GIVEN INFORMATION
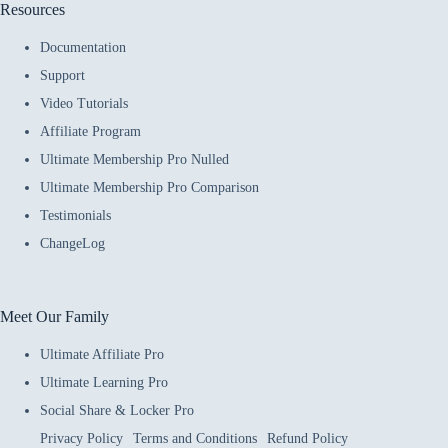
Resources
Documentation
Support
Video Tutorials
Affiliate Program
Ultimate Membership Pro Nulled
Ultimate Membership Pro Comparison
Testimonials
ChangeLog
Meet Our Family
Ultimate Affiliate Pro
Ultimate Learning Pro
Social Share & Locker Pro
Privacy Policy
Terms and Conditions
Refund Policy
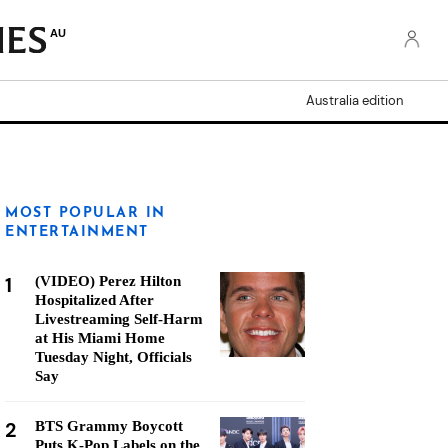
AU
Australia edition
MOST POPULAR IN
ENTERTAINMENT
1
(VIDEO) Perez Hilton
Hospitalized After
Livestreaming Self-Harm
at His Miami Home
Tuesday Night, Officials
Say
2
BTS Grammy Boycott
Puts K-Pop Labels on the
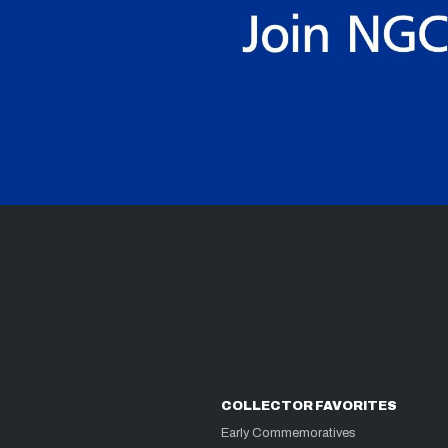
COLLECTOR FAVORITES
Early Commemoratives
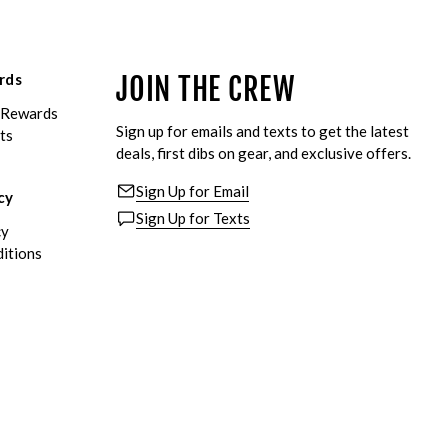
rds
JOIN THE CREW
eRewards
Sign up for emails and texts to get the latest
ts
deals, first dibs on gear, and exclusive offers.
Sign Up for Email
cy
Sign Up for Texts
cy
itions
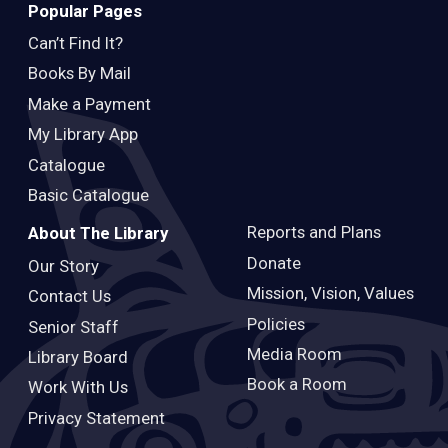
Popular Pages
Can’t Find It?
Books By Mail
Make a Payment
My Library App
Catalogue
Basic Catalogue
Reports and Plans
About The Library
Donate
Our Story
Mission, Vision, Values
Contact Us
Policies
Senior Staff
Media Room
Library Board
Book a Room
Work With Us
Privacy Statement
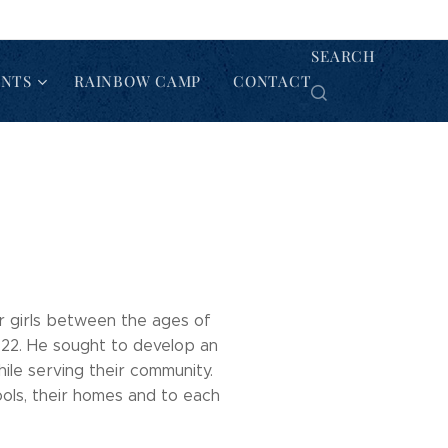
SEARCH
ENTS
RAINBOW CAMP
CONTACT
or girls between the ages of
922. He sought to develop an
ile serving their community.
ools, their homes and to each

WHAT TO DO
Turn every line of text read from the data above into one JSON list of strings, one string per line, skipping blank lines. Leave out the pictures themselves.

EXERCISE SOLUTION
[
  "Resources",
  "Documentation",
  "Support",
  "Video Tutorials",
  "Affiliate Program",
  "Ultimate Membership Pro Nulled",
  "Ultimate Membership Pro Comparison",
  "Testimonials",
  "ChangeLog",
  "Meet Our Family",
  "Ultimate Affiliate Pro",
  "Ultimate Learning Pro",
  "Social Share & Locker Pro",
  "Privacy Policy",
  "Terms and Conditions",
  "Refund Policy",
  "AU",
  "Australia edition",
  "MOST POPULAR IN",
  "ENTERTAINMENT",
  "1",
  "(VIDEO) Perez Hilton",
  "Hospitalized After",
  "Livestreaming Self-Harm",
  "at His Miami Home",
  "Tuesday Night, Officials",
  "Say",
  "2",
  "BTS Grammy Boycott",
  "Puts K-Pop Labels on the",
  "COLLECTOR FAVORITES",
  "Early Commemoratives",
  "rds",
  "JOIN THE CREW",
  "eRewards",
  "Sign up for emails and texts to get the latest",
  "ts",
  "deals, first dibs on gear, and exclusive offers.",
  "Sign Up for Email",
  "cy",
  "Sign Up for Texts",
  "cy",
  "itions",
  "Popular Pages",
  "Can’t Find It?",
  "Books By Mail",
  "Make a Payment",
  "My Library App",
  "Catalogue",
  "Basic Catalogue",
  "Reports and Plans",
  "About The Library",
  "Donate",
  "Our Story",
  "Mission, Vision, Values",
  "Contact Us",
  "Policies",
  "Senior Staff",
  "Media Room",
  "Library Board",
  "Book a Room",
  "Work With Us",
  "Privacy Statement",
  "SEARCH",
  "ENTS",
  "RAINBOW CAMP",
  "CONTACT",
  "or girls between the ages of",
  "922. He sought to develop an",
  "ile serving their community.",
  "ools, their homes and to each"
]